- Aim of the task:
In the news report below, rewrite the paragraph beginning "While Togo was head of the bureau" as a short bulleted list that keeps its main facts.

--- Passage to read Enclosed Below ---

A former senior Foreign Ministry official testified Friday in the Diet that key documents related to the secret nuclear pacts between Japan and the U.S. that he had filed were missing, and suggested they were deliberately destroyed.
Kazuhiko Togo, a former Foreign Ministry Treaties Bureau chief, and three others were called to give unsworn testimony before the Diet.
This is the first time witnesses have been called to testify about the nuclear deals, which the government routinely denied existed until the Democratic Party of Japan last year ousted the long-ruling Liberal Democratic Party and the new administration ordered a probe into the pacts.
The testimony follows a recent report compiled by a government panel that determined that three out of four alleged secret accords indeed existed, including one allowing port calls by U.S. ships carrying nuclear weapons without prior consultation, in violation of Japan’s official nonnuclear principles.
While Togo was head of the bureau between 1998 and 1999, he said he had filed 58 documents and specially marked 16 as important. But out of the 16, half were not found, including a record of a meeting between Japanese and U.S. officials during which the U.S. explained its policy of not confirming the whereabouts of its nuclear arms.
“I have heard from a person who was thought to have been very familiar with the internal situation at the Foreign Ministry that some related documents were discarded before the information disclosure law took effect” in 2001, Togo told the Lower House Committee on Foreign Affairs. He didn’t identify the source.
Since the end of World War II, there has been strong antinuclear sentiment in Japan.
In 1967, then Prime Minister Eisaku Sato announced Japan’s three nonnuclear principles — not to possess, produce or allow the entry of nuclear weapons.
But the government panel indicated nuclear arms were likely brought into Japan in the past despite those principles, for which Sato was awarded the Nobel Peace Prize in 1974.
Togo said Friday that while he headed the Treaties Bureau, he was of the belief that atomic weapons were brought into Japan before 1991, when then-U.S. President George H.W. Bush announced tactical nuclear arms would be removed from U.S. warships.
But Togo declined comment on whether this view was commonly shared at the ministry.
“Japan had been caught in a bind — because of public sentiment, it could not accept such arms entering Japan, but it also needed to maintain the relationship with the U.S. over security,” Togo said.
The U.S. and Japan “agreed to avoid pursuing the issue (of whether nuclear arms were brought into Japan) too far, and, as a result, Japan’s security was guaranteed.”
The three other witnesses were former Vice Foreign Minister Kunihiko Saito, former Lower House member Hajime Morita and former Mainichi Shimbun reporter Takichi Nishiyama, who was convicted of violating the public servant law by obtaining a confidential document from a ministry worker.
The document revealed a secret accord between Tokyo and Washington in 1972, under which Japan agreed to shoulder $4 million in costs related to the reversion of land plots to their owners in Okinawa.

--- End of Enclosed Passage to read ---
--- Extracted information Enclosed Below ---

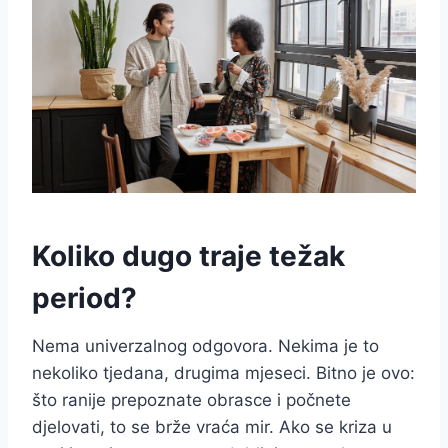
Koliko dugo traje težak
period?
Nema univerzalnog odgovora. Nekima je to
nekoliko tjedana, drugima mjeseci. Bitno je ovo:
što ranije prepoznate obrasce i počnete
djelovati, to se brže vraća mir. Ako se kriza u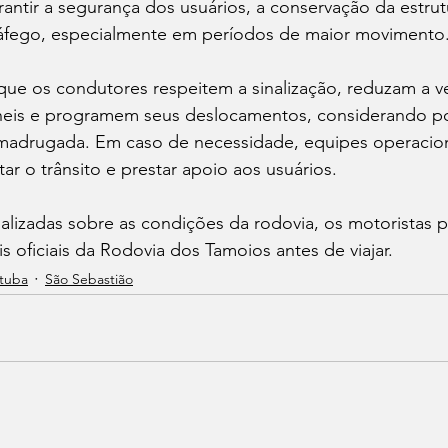
antir a segurança dos usuários, a conservação da estrut
tráfego, especialmente em períodos de maior movimento
que os condutores respeitem a sinalização, reduzam a v
neis e programem seus deslocamentos, considerando po
 madrugada. Em caso de necessidade, equipes operacion
ar o trânsito e prestar apoio aos usuários.
ualizadas sobre as condições da rodovia, os motoristas
 oficiais da Rodovia dos Tamoios antes de viajar.
tuba
São Sebastião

--- End of Enclosed Extracted information ---

- Reply:
- Togo headed the bureau from 1998 to 1999.
- He filed 58 documents and marked 16 of them as important.
- Half of those 16 were not found.
- One missing document recorded a meeting where the U.S. explained to Japanese officials its policy of not confirming where its nuclear arms are.